Artık İstanbul’un prens adalarına ( Sedef-Büyük–Heybeli–Kınalı–Burgaz Ada ) giderken Şehirhatları vapurlarında Akbil kullanılabiliyor.Ada sevdalıları anlar vapura yetişme telaşında jeton kuyruğunda törpülenen ömrün kıymetini …Onun için çok keyifliyim ve mutlu :)En kısa zamanda dönüşte de kağıt parçaları vermekten kurtulma dilekleriyle .. .. ..
yorumlar
evropa’ya taşındıktan sora kabataştan deniz otobosuna biner olduum için beni germedi. ama eskaza bostancı’ya döneceksem de o gerizekâlı dönüş bileti olayı beni uyuz ediyor. safi kâğıt israfı. bir de çıkışta ebleh memurla muhattap oluyosun. eskiden ne güzeldi. atlardın giderdin.

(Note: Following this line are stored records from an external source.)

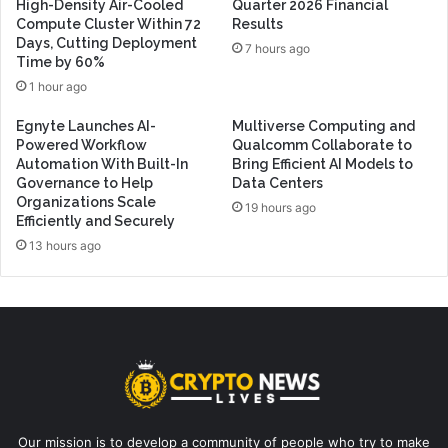
High-Density Air-Cooled
Quarter 2026 Financial
Compute Cluster Within 72
Results
Days, Cutting Deployment
7 hours ago
Time by 60%
1 hour ago
Egnyte Launches AI-
Multiverse Computing and
Powered Workflow
Qualcomm Collaborate to
Automation With Built-In
Bring Efficient AI Models to
Governance to Help
Data Centers
Organizations Scale
19 hours ago
Efficiently and Securely
13 hours ago
Our mission is to develop a community of people who try to make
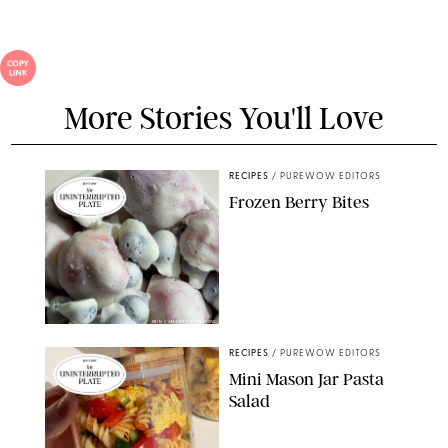
More Stories You'll Love
RECIPES
/
PUREWOW EDITORS
Frozen Berry Bites
ERIN CAMERON/PUREWOW
RECIPES
/
PUREWOW EDITORS
Mini Mason Jar Pasta
Salad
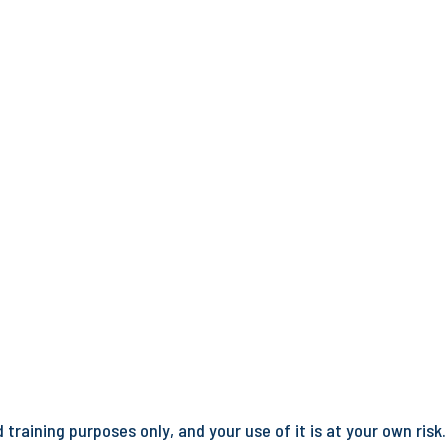
training purposes only, and your use of it is at your own risk.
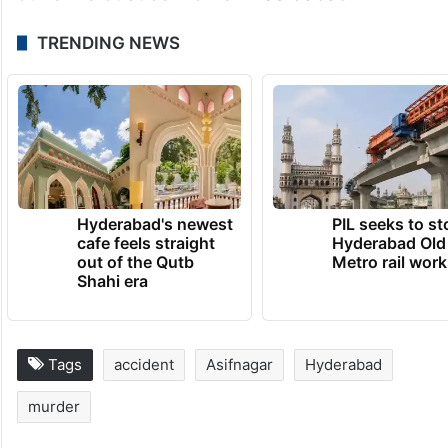
TRENDING NEWS
Hyderabad's newest
PIL seeks to st
cafe feels straight
Hyderabad Old
out of the Qutb
Metro rail wor
Shahi era
Tags
accident
Asifnagar
Hyderabad
murder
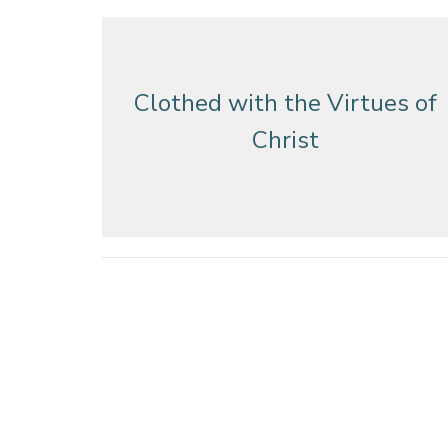
Clothed with the Virtues of
Christ
Clothed with the Virtues of
Christ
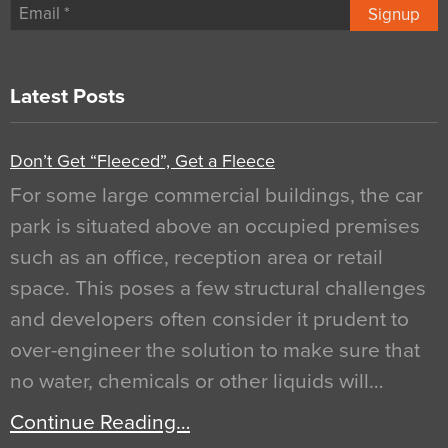
Signup
Latest Posts
Don’t Get “Fleeced”, Get a Fleece
For some large commercial buildings, the car
park is situated above an occupied premises
such as an office, reception area or retail
space. This poses a few structural challenges
and developers often consider it prudent to
over-engineer the solution to make sure that
no water, chemicals or other liquids will…
Continue Reading…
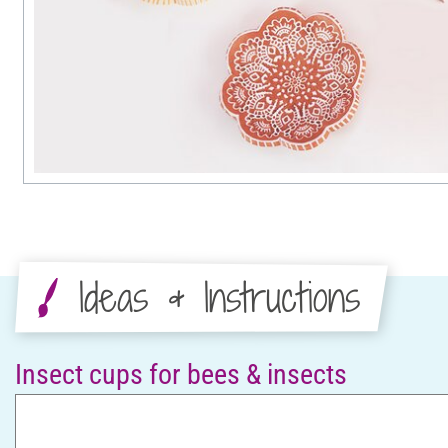
Ideas & Instructions
Insect cups for bees & insects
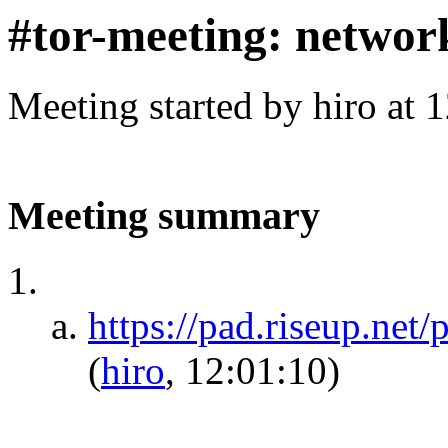
#tor-meeting: networ
Meeting started by hiro at
Meeting summary
https://pad.riseup.net
(
hiro
, 12:01:10)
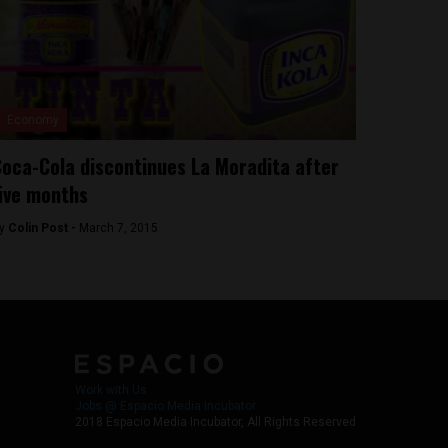
Economy
oca-Cola discontinues La Moradita after
ive months
y
Colin Post -
March 7, 2015
Work with Us
Jobs @ Espacio Media Incubator
2018 Espacio Media Incubator, All Rights Reserved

bir ara belediye azıtıp zorla piskiletlerimize plaka taktırdı. inatala takmadım. oh olsun. bi halt da olmadı. ondan sonra adalar arası vapura piskilet koyarken karakoldan kâğıt alma çıktı. gerçi o gerekli idi ama evvelden sadece istanbul’a indirirken alırdık. ha bi de telefisyon için alırdık.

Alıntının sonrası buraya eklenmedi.